If you eat alone, be busy. Use the time to learn more of the language. Practice your verbal skills with the waiter or waitress (when I asked a French waiter if he had kids, he proudly showed me a picture of his twin girls). Read a guidebook, a novel, or the International New York Times. Do trip planning, draw in your journal, or scrawl a few postcards to the folks back home.

An afternoon at a café is a great way to get some writing done; for the cost of a beverage and a snack, you'll be granted more peace and privacy than at a public fountain or other open space.

At Night

Experience the magic of European cities at night. Go for a walk along well-lit streets. With gelato in hand, enjoy the parade of people, busy shops, and illuminated monuments. You'll invariably feel a sense of companionship when lots of people are around. Take advantage of the wealth of evening entertainment: concerts, movies, puppet shows, and folk dancing. Some cities offer tours after dark. You can see Paris by night on a river cruise.

During the evening, visit any café with wireless and send travel news to your friends and family. You'll find friendly answers in your inbox the next time you have the opportunity to get online.

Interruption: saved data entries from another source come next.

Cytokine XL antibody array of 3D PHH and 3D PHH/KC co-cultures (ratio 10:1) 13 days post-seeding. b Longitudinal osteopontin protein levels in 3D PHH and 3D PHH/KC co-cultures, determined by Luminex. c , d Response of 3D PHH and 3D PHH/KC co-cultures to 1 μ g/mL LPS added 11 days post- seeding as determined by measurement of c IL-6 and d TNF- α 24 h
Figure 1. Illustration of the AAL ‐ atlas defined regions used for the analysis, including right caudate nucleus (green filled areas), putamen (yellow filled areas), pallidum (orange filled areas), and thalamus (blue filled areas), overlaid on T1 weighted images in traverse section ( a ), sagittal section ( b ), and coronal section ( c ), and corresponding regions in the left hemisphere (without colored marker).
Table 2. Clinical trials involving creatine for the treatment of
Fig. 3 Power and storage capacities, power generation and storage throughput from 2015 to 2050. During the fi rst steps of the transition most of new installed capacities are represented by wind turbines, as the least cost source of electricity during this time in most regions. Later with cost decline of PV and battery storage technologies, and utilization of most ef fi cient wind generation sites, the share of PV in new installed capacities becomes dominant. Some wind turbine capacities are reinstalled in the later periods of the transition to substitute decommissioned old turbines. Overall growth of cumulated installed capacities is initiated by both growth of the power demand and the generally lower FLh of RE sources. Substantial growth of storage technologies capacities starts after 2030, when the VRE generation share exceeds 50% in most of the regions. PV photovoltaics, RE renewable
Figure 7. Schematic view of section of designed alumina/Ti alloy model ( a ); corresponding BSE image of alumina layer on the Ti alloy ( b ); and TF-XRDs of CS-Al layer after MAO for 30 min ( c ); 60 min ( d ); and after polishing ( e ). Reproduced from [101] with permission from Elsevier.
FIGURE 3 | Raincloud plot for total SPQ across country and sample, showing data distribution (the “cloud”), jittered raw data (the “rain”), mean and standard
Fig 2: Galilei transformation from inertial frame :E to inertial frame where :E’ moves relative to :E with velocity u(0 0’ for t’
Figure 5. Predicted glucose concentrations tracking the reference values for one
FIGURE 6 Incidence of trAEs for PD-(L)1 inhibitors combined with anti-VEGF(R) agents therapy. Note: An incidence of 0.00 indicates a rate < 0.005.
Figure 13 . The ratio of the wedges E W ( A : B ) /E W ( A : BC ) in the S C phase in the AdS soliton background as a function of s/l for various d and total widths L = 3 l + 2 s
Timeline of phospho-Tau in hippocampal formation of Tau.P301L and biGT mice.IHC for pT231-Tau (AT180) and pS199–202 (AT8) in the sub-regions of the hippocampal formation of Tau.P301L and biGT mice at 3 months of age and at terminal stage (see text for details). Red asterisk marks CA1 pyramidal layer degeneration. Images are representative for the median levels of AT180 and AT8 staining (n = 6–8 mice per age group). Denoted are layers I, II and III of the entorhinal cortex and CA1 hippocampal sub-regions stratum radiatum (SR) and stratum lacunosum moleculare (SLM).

If you like to stay in at night, get a room with a balcony overlooking a square. You'll have a front-row seat to the best show in town. Call a friend or your family (rates are cheap with an international phone card). Read novels set in the country you're visiting. Learn to treasure solitude. Go early to bed, be early to rise. Shop at a lively morning market for fresh rolls and join the locals for coffee.